Source records |
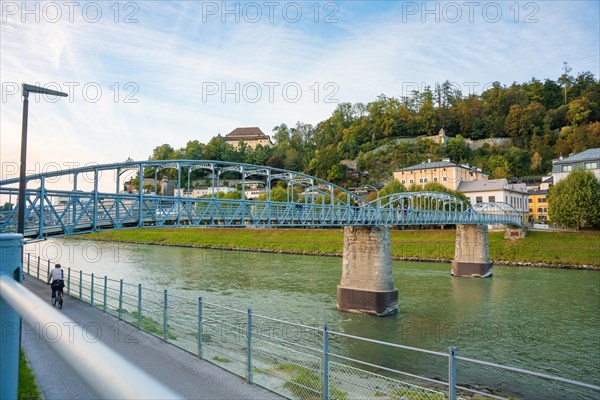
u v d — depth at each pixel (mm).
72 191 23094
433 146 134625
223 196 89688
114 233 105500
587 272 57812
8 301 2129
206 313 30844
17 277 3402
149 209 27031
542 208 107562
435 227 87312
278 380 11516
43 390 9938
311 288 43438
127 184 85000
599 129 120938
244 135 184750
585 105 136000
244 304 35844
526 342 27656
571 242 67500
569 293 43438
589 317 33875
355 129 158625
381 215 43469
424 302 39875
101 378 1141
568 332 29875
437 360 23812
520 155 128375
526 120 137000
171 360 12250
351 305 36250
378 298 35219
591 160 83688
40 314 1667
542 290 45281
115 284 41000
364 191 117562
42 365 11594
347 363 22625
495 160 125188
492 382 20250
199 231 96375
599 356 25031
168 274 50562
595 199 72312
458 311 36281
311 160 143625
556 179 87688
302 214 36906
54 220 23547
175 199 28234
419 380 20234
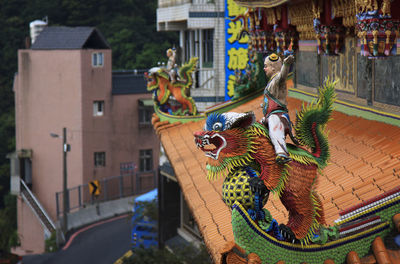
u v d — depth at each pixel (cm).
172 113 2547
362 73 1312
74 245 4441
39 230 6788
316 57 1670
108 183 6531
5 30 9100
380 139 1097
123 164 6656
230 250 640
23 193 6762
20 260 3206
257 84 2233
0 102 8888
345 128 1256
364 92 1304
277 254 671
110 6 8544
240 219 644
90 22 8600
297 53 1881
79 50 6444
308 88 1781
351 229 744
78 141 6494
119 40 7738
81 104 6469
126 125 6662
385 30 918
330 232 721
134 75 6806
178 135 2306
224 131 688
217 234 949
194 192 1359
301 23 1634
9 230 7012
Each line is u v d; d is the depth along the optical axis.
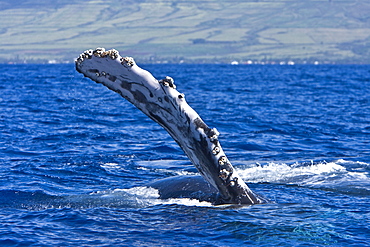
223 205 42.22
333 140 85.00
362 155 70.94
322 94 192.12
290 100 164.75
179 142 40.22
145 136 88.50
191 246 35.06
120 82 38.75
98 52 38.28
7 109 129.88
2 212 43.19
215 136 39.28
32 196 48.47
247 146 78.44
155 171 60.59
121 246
...
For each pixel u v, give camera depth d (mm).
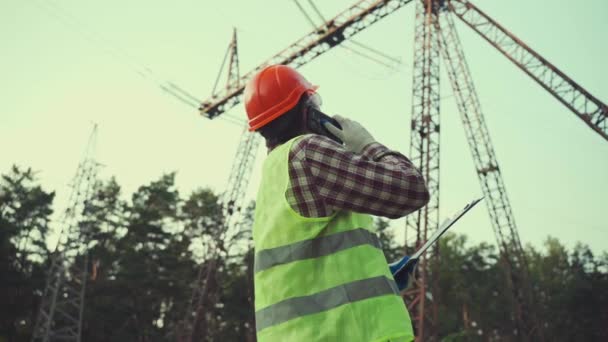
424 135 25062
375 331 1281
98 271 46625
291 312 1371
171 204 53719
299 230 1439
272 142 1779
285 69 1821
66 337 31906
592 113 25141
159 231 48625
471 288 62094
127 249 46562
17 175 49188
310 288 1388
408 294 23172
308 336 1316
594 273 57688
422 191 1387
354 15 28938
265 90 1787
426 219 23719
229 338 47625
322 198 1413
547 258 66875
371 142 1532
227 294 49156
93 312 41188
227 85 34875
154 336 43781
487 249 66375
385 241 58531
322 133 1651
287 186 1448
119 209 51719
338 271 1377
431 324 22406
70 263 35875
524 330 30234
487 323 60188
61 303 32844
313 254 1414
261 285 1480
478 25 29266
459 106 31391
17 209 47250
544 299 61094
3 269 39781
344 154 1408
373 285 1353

Task instructions | Could you return exactly the stretch of the data above that starts at the line with "u v d — depth at each pixel (mm)." and ends at the line with "526 120 137000", both lines included?

Problem solution |
u v d — depth at each pixel (mm).
72 191 23094
433 146 134625
223 196 89688
114 233 105500
587 272 57812
8 301 2129
206 313 30844
17 277 3402
149 209 27031
542 208 107562
435 227 87312
278 380 11516
43 390 9938
311 288 43438
127 184 85000
599 129 120938
244 135 184750
585 105 136000
244 304 35844
526 342 27656
571 242 67500
569 293 43438
589 317 33875
355 129 158625
381 215 43469
424 302 39875
101 378 1141
568 332 29875
437 360 23812
520 155 128375
526 120 137000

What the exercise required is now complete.